DIRECTIONS FOR THIS TASK: Print each record exactly as it appears, but drop the images.

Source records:

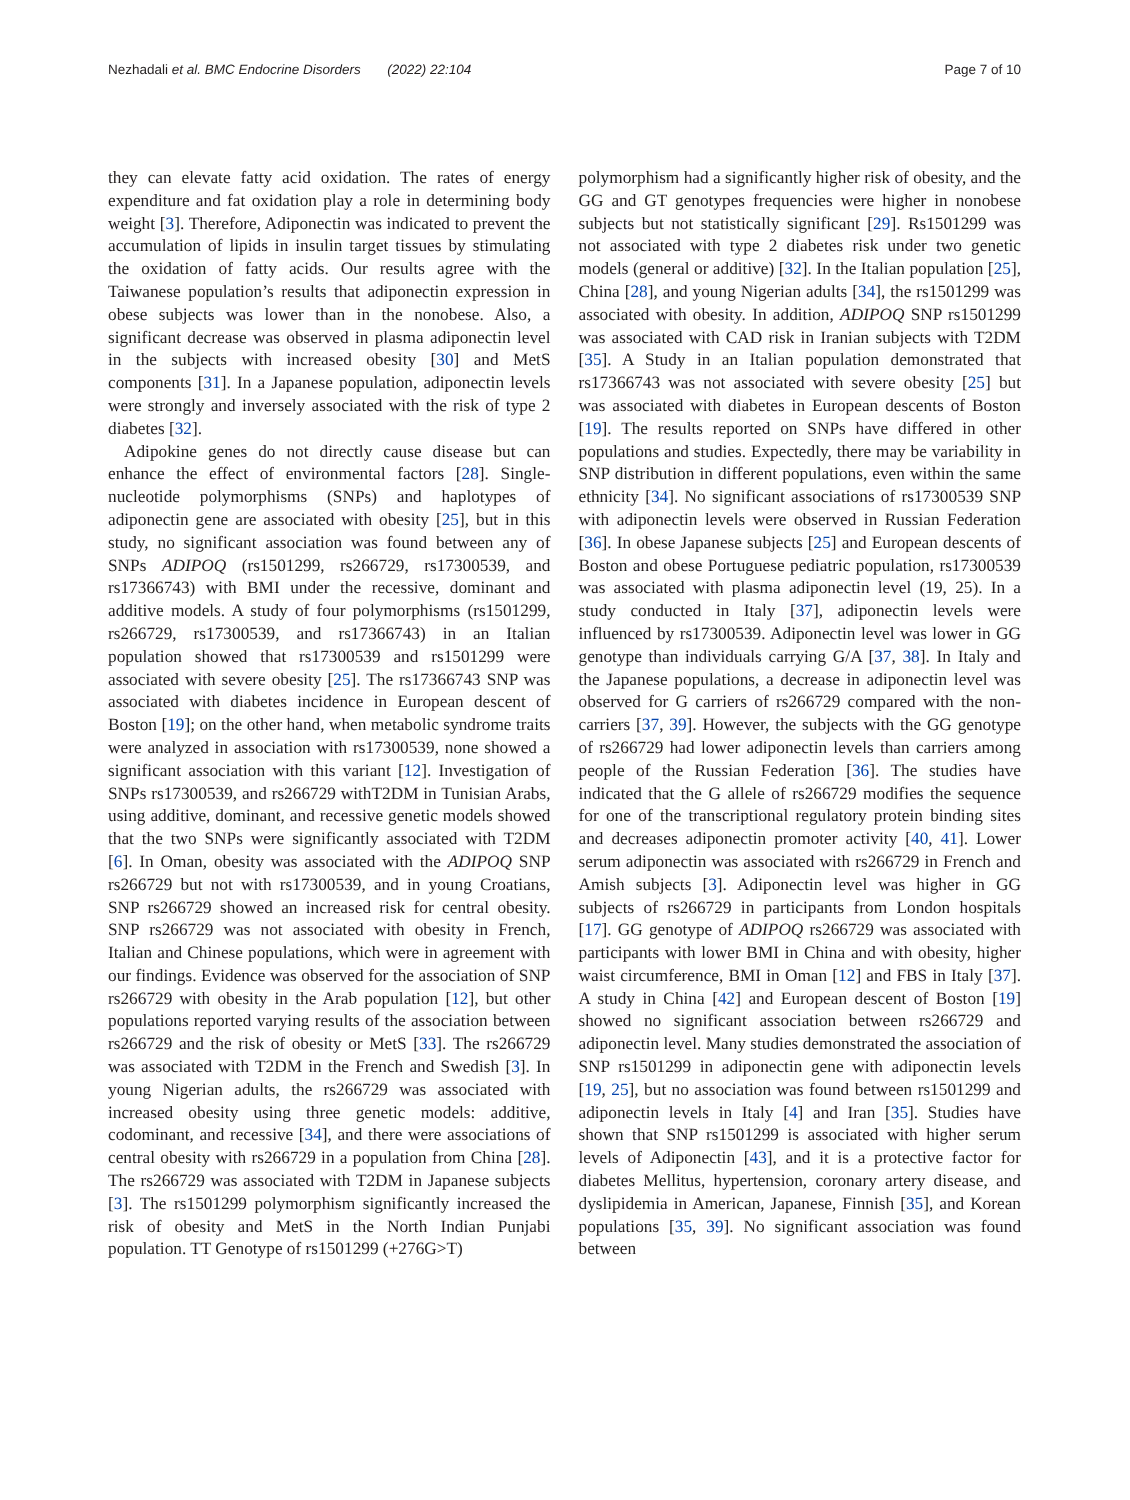Nezhadali et al. BMC Endocrine Disorders (2022) 22:104 Page 7 of 10
they can elevate fatty acid oxidation. The rates of energy expenditure and fat oxidation play a role in determining body weight [3]. Therefore, Adiponectin was indicated to prevent the accumulation of lipids in insulin target tissues by stimulating the oxidation of fatty acids. Our results agree with the Taiwanese population’s results that adiponectin expression in obese subjects was lower than in the nonobese. Also, a significant decrease was observed in plasma adiponectin level in the subjects with increased obesity [30] and MetS components [31]. In a Japanese population, adiponectin levels were strongly and inversely associated with the risk of type 2 diabetes [32].
Adipokine genes do not directly cause disease but can enhance the effect of environmental factors [28]. Single-nucleotide polymorphisms (SNPs) and haplotypes of adiponectin gene are associated with obesity [25], but in this study, no significant association was found between any of SNPs ADIPOQ (rs1501299, rs266729, rs17300539, and rs17366743) with BMI under the recessive, dominant and additive models. A study of four polymorphisms (rs1501299, rs266729, rs17300539, and rs17366743) in an Italian population showed that rs17300539 and rs1501299 were associated with severe obesity [25]. The rs17366743 SNP was associated with diabetes incidence in European descent of Boston [19]; on the other hand, when metabolic syndrome traits were analyzed in association with rs17300539, none showed a significant association with this variant [12]. Investigation of SNPs rs17300539, and rs266729 withT2DM in Tunisian Arabs, using additive, dominant, and recessive genetic models showed that the two SNPs were significantly associated with T2DM [6]. In Oman, obesity was associated with the ADIPOQ SNP rs266729 but not with rs17300539, and in young Croatians, SNP rs266729 showed an increased risk for central obesity. SNP rs266729 was not associated with obesity in French, Italian and Chinese populations, which were in agreement with our findings. Evidence was observed for the association of SNP rs266729 with obesity in the Arab population [12], but other populations reported varying results of the association between rs266729 and the risk of obesity or MetS [33]. The rs266729 was associated with T2DM in the French and Swedish [3]. In young Nigerian adults, the rs266729 was associated with increased obesity using three genetic models: additive, codominant, and recessive [34], and there were associations of central obesity with rs266729 in a population from China [28]. The rs266729 was associated with T2DM in Japanese subjects [3]. The rs1501299 polymorphism significantly increased the risk of obesity and MetS in the North Indian Punjabi population. TT Genotype of rs1501299 (+276G>T)
polymorphism had a significantly higher risk of obesity, and the GG and GT genotypes frequencies were higher in nonobese subjects but not statistically significant [29]. Rs1501299 was not associated with type 2 diabetes risk under two genetic models (general or additive) [32]. In the Italian population [25], China [28], and young Nigerian adults [34], the rs1501299 was associated with obesity. In addition, ADIPOQ SNP rs1501299 was associated with CAD risk in Iranian subjects with T2DM [35]. A Study in an Italian population demonstrated that rs17366743 was not associated with severe obesity [25] but was associated with diabetes in European descents of Boston [19]. The results reported on SNPs have differed in other populations and studies. Expectedly, there may be variability in SNP distribution in different populations, even within the same ethnicity [34]. No significant associations of rs17300539 SNP with adiponectin levels were observed in Russian Federation [36]. In obese Japanese subjects [25] and European descents of Boston and obese Portuguese pediatric population, rs17300539 was associated with plasma adiponectin level (19, 25). In a study conducted in Italy [37], adiponectin levels were influenced by rs17300539. Adiponectin level was lower in GG genotype than individuals carrying G/A [37, 38]. In Italy and the Japanese populations, a decrease in adiponectin level was observed for G carriers of rs266729 compared with the non-carriers [37, 39]. However, the subjects with the GG genotype of rs266729 had lower adiponectin levels than carriers among people of the Russian Federation [36]. The studies have indicated that the G allele of rs266729 modifies the sequence for one of the transcriptional regulatory protein binding sites and decreases adiponectin promoter activity [40, 41]. Lower serum adiponectin was associated with rs266729 in French and Amish subjects [3]. Adiponectin level was higher in GG subjects of rs266729 in participants from London hospitals [17]. GG genotype of ADIPOQ rs266729 was associated with participants with lower BMI in China and with obesity, higher waist circumference, BMI in Oman [12] and FBS in Italy [37]. A study in China [42] and European descent of Boston [19] showed no significant association between rs266729 and adiponectin level. Many studies demonstrated the association of SNP rs1501299 in adiponectin gene with adiponectin levels [19, 25], but no association was found between rs1501299 and adiponectin levels in Italy [4] and Iran [35]. Studies have shown that SNP rs1501299 is associated with higher serum levels of Adiponectin [43], and it is a protective factor for diabetes Mellitus, hypertension, coronary artery disease, and dyslipidemia in American, Japanese, Finnish [35], and Korean populations [35, 39]. No significant association was found between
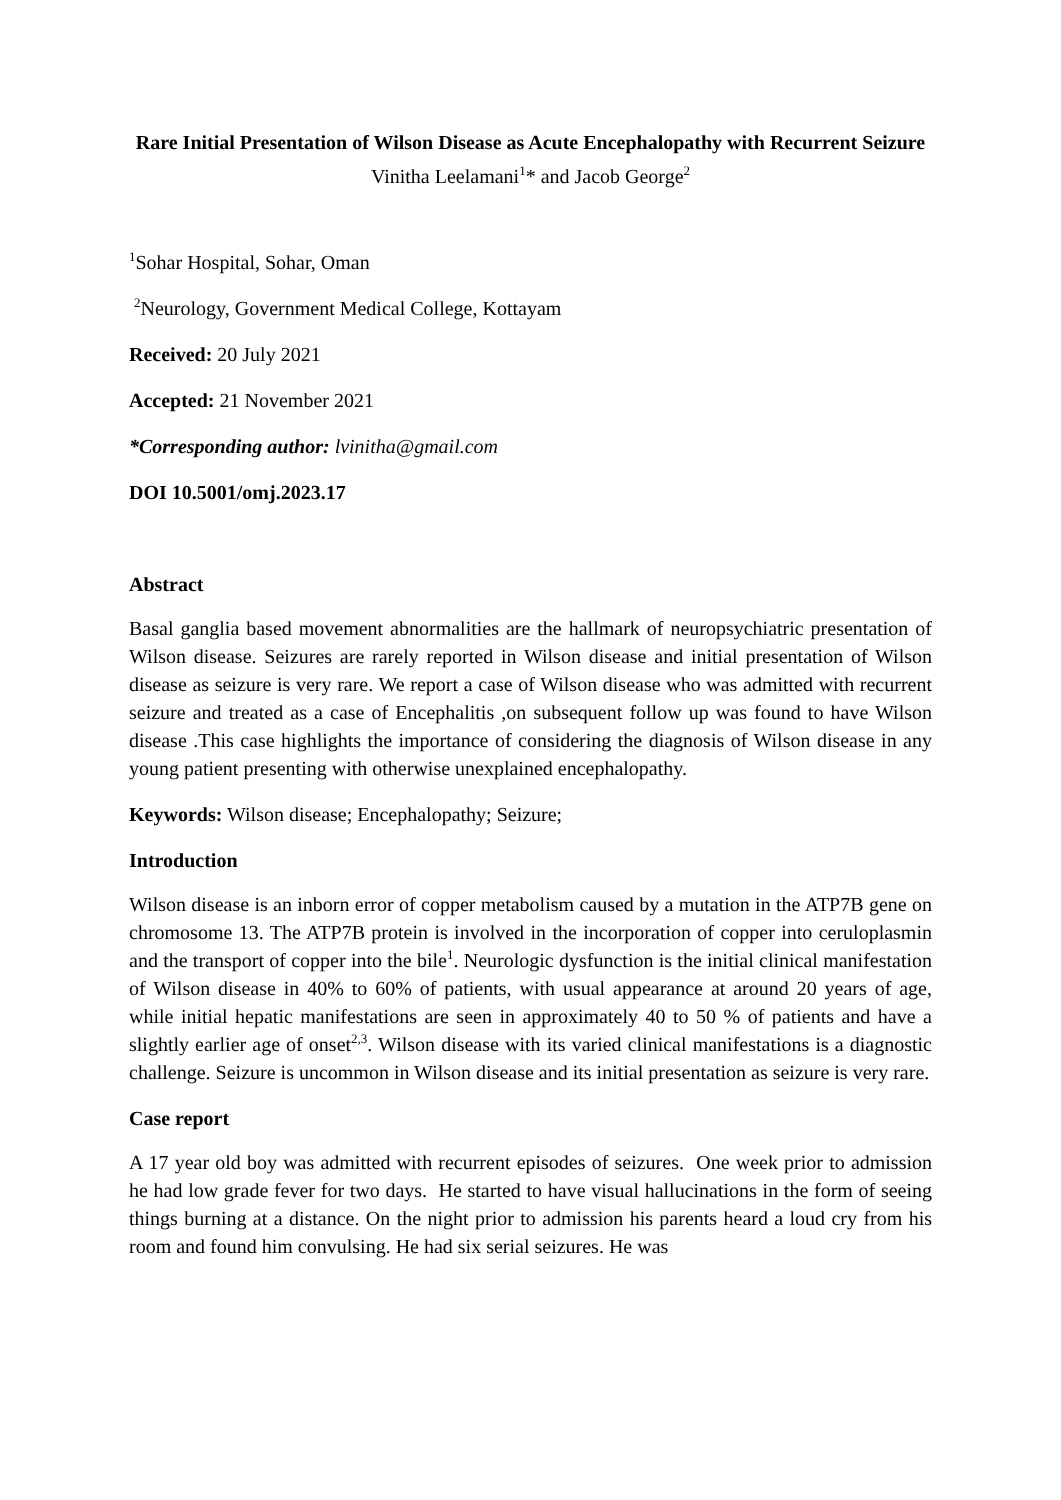Rare Initial Presentation of Wilson Disease as Acute Encephalopathy with Recurrent Seizure
Vinitha Leelamani<sup>1</sup>* and Jacob George<sup>2</sup>
<sup>1</sup> Sohar Hospital, Sohar, Oman
<sup>2</sup> Neurology, Government Medical College, Kottayam
Received: 20 July 2021
Accepted: 21 November 2021
*Corresponding author: lvinitha@gmail.com
DOI 10.5001/omj.2023.17
Abstract
Basal ganglia based movement abnormalities are the hallmark of neuropsychiatric presentation of Wilson disease. Seizures are rarely reported in Wilson disease and initial presentation of Wilson disease as seizure is very rare. We report a case of Wilson disease who was admitted with recurrent seizure and treated as a case of Encephalitis ,on subsequent follow up was found to have Wilson disease .This case highlights the importance of considering the diagnosis of Wilson disease in any young patient presenting with otherwise unexplained encephalopathy.
Keywords: Wilson disease; Encephalopathy; Seizure;
Introduction
Wilson disease is an inborn error of copper metabolism caused by a mutation in the ATP7B gene on chromosome 13. The ATP7B protein is involved in the incorporation of copper into ceruloplasmin and the transport of copper into the bile<sup>1</sup>. Neurologic dysfunction is the initial clinical manifestation of Wilson disease in 40% to 60% of patients, with usual appearance at around 20 years of age, while initial hepatic manifestations are seen in approximately 40 to 50 % of patients and have a slightly earlier age of onset<sup>2,3</sup>. Wilson disease with its varied clinical manifestations is a diagnostic challenge. Seizure is uncommon in Wilson disease and its initial presentation as seizure is very rare.
Case report
A 17 year old boy was admitted with recurrent episodes of seizures. One week prior to admission he had low grade fever for two days. He started to have visual hallucinations in the form of seeing things burning at a distance. On the night prior to admission his parents heard a loud cry from his room and found him convulsing. He had six serial seizures. He was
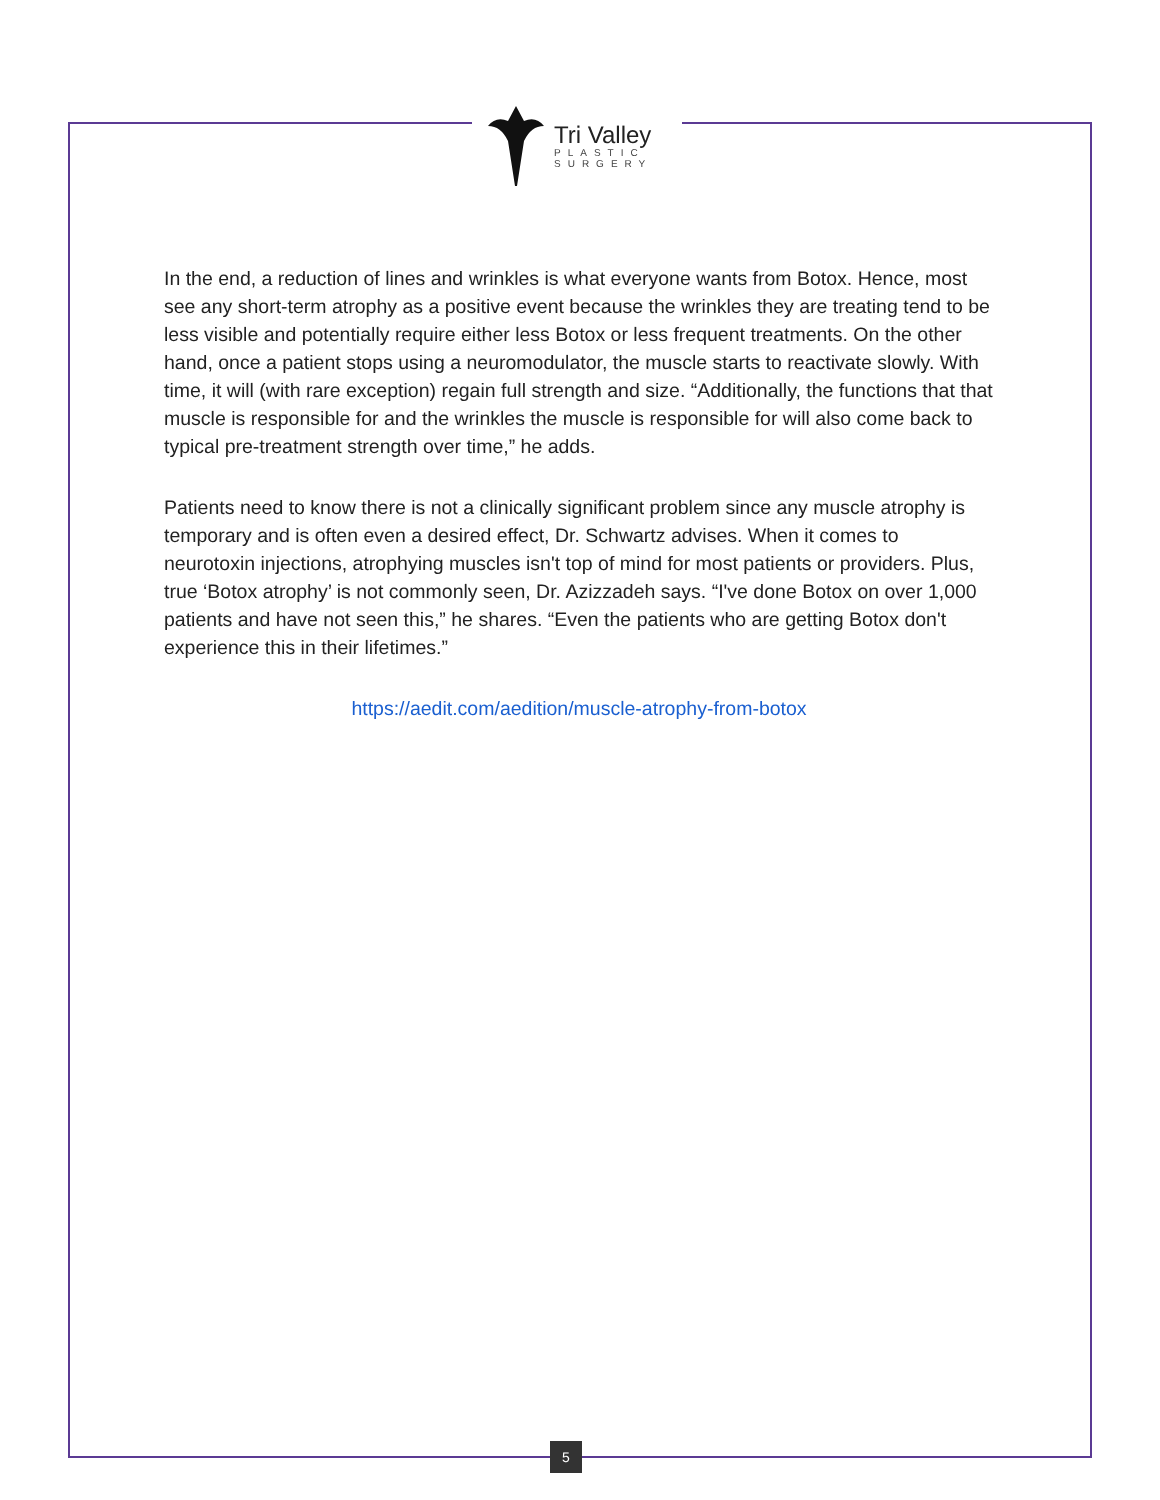Tri Valley
PLASTIC
SURGERY
In the end, a reduction of lines and wrinkles is what everyone wants from Botox. Hence, most see any short-term atrophy as a positive event because the wrinkles they are treating tend to be less visible and potentially require either less Botox or less frequent treatments. On the other hand, once a patient stops using a neuromodulator, the muscle starts to reactivate slowly. With time, it will (with rare exception) regain full strength and size. “Additionally, the functions that that muscle is responsible for and the wrinkles the muscle is responsible for will also come back to typical pre-treatment strength over time,” he adds.
Patients need to know there is not a clinically significant problem since any muscle atrophy is temporary and is often even a desired effect, Dr. Schwartz advises. When it comes to neurotoxin injections, atrophying muscles isn't top of mind for most patients or providers. Plus, true ‘Botox atrophy’ is not commonly seen, Dr. Azizzadeh says. “I've done Botox on over 1,000 patients and have not seen this,” he shares. “Even the patients who are getting Botox don't experience this in their lifetimes.”
https://aedit.com/aedition/muscle-atrophy-from-botox
5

RESPONSE:
Nezhadali et al. BMC Endocrine Disorders (2022) 22:104 Page 7 of 10
they can elevate fatty acid oxidation. The rates of energy expenditure and fat oxidation play a role in determining body weight [3]. Therefore, Adiponectin was indicated to prevent the accumulation of lipids in insulin target tissues by stimulating the oxidation of fatty acids. Our results agree with the Taiwanese population’s results that adiponectin expression in obese subjects was lower than in the nonobese. Also, a significant decrease was observed in plasma adiponectin level in the subjects with increased obesity [30] and MetS components [31]. In a Japanese population, adiponectin levels were strongly and inversely associated with the risk of type 2 diabetes [32].
Adipokine genes do not directly cause disease but can enhance the effect of environmental factors [28]. Single-nucleotide polymorphisms (SNPs) and haplotypes of adiponectin gene are associated with obesity [25], but in this study, no significant association was found between any of SNPs ADIPOQ (rs1501299, rs266729, rs17300539, and rs17366743) with BMI under the recessive, dominant and additive models. A study of four polymorphisms (rs1501299, rs266729, rs17300539, and rs17366743) in an Italian population showed that rs17300539 and rs1501299 were associated with severe obesity [25]. The rs17366743 SNP was associated with diabetes incidence in European descent of Boston [19]; on the other hand, when metabolic syndrome traits were analyzed in association with rs17300539, none showed a significant association with this variant [12]. Investigation of SNPs rs17300539, and rs266729 withT2DM in Tunisian Arabs, using additive, dominant, and recessive genetic models showed that the two SNPs were significantly associated with T2DM [6]. In Oman, obesity was associated with the ADIPOQ SNP rs266729 but not with rs17300539, and in young Croatians, SNP rs266729 showed an increased risk for central obesity. SNP rs266729 was not associated with obesity in French, Italian and Chinese populations, which were in agreement with our findings. Evidence was observed for the association of SNP rs266729 with obesity in the Arab population [12], but other populations reported varying results of the association between rs266729 and the risk of obesity or MetS [33]. The rs266729 was associated with T2DM in the French and Swedish [3]. In young Nigerian adults, the rs266729 was associated with increased obesity using three genetic models: additive, codominant, and recessive [34], and there were associations of central obesity with rs266729 in a population from China [28]. The rs266729 was associated with T2DM in Japanese subjects [3]. The rs1501299 polymorphism significantly increased the risk of obesity and MetS in the North Indian Punjabi population. TT Genotype of rs1501299 (+276G>T)
polymorphism had a significantly higher risk of obesity, and the GG and GT genotypes frequencies were higher in nonobese subjects but not statistically significant [29]. Rs1501299 was not associated with type 2 diabetes risk under two genetic models (general or additive) [32]. In the Italian population [25], China [28], and young Nigerian adults [34], the rs1501299 was associated with obesity. In addition, ADIPOQ SNP rs1501299 was associated with CAD risk in Iranian subjects with T2DM [35]. A Study in an Italian population demonstrated that rs17366743 was not associated with severe obesity [25] but was associated with diabetes in European descents of Boston [19]. The results reported on SNPs have differed in other populations and studies. Expectedly, there may be variability in SNP distribution in different populations, even within the same ethnicity [34]. No significant associations of rs17300539 SNP with adiponectin levels were observed in Russian Federation [36]. In obese Japanese subjects [25] and European descents of Boston and obese Portuguese pediatric population, rs17300539 was associated with plasma adiponectin level (19, 25). In a study conducted in Italy [37], adiponectin levels were influenced by rs17300539. Adiponectin level was lower in GG genotype than individuals carrying G/A [37, 38]. In Italy and the Japanese populations, a decrease in adiponectin level was observed for G carriers of rs266729 compared with the non-carriers [37, 39]. However, the subjects with the GG genotype of rs266729 had lower adiponectin levels than carriers among people of the Russian Federation [36]. The studies have indicated that the G allele of rs266729 modifies the sequence for one of the transcriptional regulatory protein binding sites and decreases adiponectin promoter activity [40, 41]. Lower serum adiponectin was associated with rs266729 in French and Amish subjects [3]. Adiponectin level was higher in GG subjects of rs266729 in participants from London hospitals [17]. GG genotype of ADIPOQ rs266729 was associated with participants with lower BMI in China and with obesity, higher waist circumference, BMI in Oman [12] and FBS in Italy [37]. A study in China [42] and European descent of Boston [19] showed no significant association between rs266729 and adiponectin level. Many studies demonstrated the association of SNP rs1501299 in adiponectin gene with adiponectin levels [19, 25], but no association was found between rs1501299 and adiponectin levels in Italy [4] and Iran [35]. Studies have shown that SNP rs1501299 is associated with higher serum levels of Adiponectin [43], and it is a protective factor for diabetes Mellitus, hypertension, coronary artery disease, and dyslipidemia in American, Japanese, Finnish [35], and Korean populations [35, 39]. No significant association was found between
Rare Initial Presentation of Wilson Disease as Acute Encephalopathy with Recurrent Seizure
Vinitha Leelamani<sup>1</sup>* and Jacob George<sup>2</sup>
<sup>1</sup> Sohar Hospital, Sohar, Oman
<sup>2</sup> Neurology, Government Medical College, Kottayam
Received: 20 July 2021
Accepted: 21 November 2021
*Corresponding author: lvinitha@gmail.com
DOI 10.5001/omj.2023.17
Abstract
Basal ganglia based movement abnormalities are the hallmark of neuropsychiatric presentation of Wilson disease. Seizures are rarely reported in Wilson disease and initial presentation of Wilson disease as seizure is very rare. We report a case of Wilson disease who was admitted with recurrent seizure and treated as a case of Encephalitis ,on subsequent follow up was found to have Wilson disease .This case highlights the importance of considering the diagnosis of Wilson disease in any young patient presenting with otherwise unexplained encephalopathy.
Keywords: Wilson disease; Encephalopathy; Seizure;
Introduction
Wilson disease is an inborn error of copper metabolism caused by a mutation in the ATP7B gene on chromosome 13. The ATP7B protein is involved in the incorporation of copper into ceruloplasmin and the transport of copper into the bile<sup>1</sup>. Neurologic dysfunction is the initial clinical manifestation of Wilson disease in 40% to 60% of patients, with usual appearance at around 20 years of age, while initial hepatic manifestations are seen in approximately 40 to 50 % of patients and have a slightly earlier age of onset<sup>2,3</sup>. Wilson disease with its varied clinical manifestations is a diagnostic challenge. Seizure is uncommon in Wilson disease and its initial presentation as seizure is very rare.
Case report
A 17 year old boy was admitted with recurrent episodes of seizures. One week prior to admission he had low grade fever for two days. He started to have visual hallucinations in the form of seeing things burning at a distance. On the night prior to admission his parents heard a loud cry from his room and found him convulsing. He had six serial seizures. He was
Tri Valley
PLASTIC
SURGERY
In the end, a reduction of lines and wrinkles is what everyone wants from Botox. Hence, most see any short-term atrophy as a positive event because the wrinkles they are treating tend to be less visible and potentially require either less Botox or less frequent treatments. On the other hand, once a patient stops using a neuromodulator, the muscle starts to reactivate slowly. With time, it will (with rare exception) regain full strength and size. “Additionally, the functions that that muscle is responsible for and the wrinkles the muscle is responsible for will also come back to typical pre-treatment strength over time,” he adds.
Patients need to know there is not a clinically significant problem since any muscle atrophy is temporary and is often even a desired effect, Dr. Schwartz advises. When it comes to neurotoxin injections, atrophying muscles isn't top of mind for most patients or providers. Plus, true ‘Botox atrophy’ is not commonly seen, Dr. Azizzadeh says. “I've done Botox on over 1,000 patients and have not seen this,” he shares. “Even the patients who are getting Botox don't experience this in their lifetimes.”
https://aedit.com/aedition/muscle-atrophy-from-botox
5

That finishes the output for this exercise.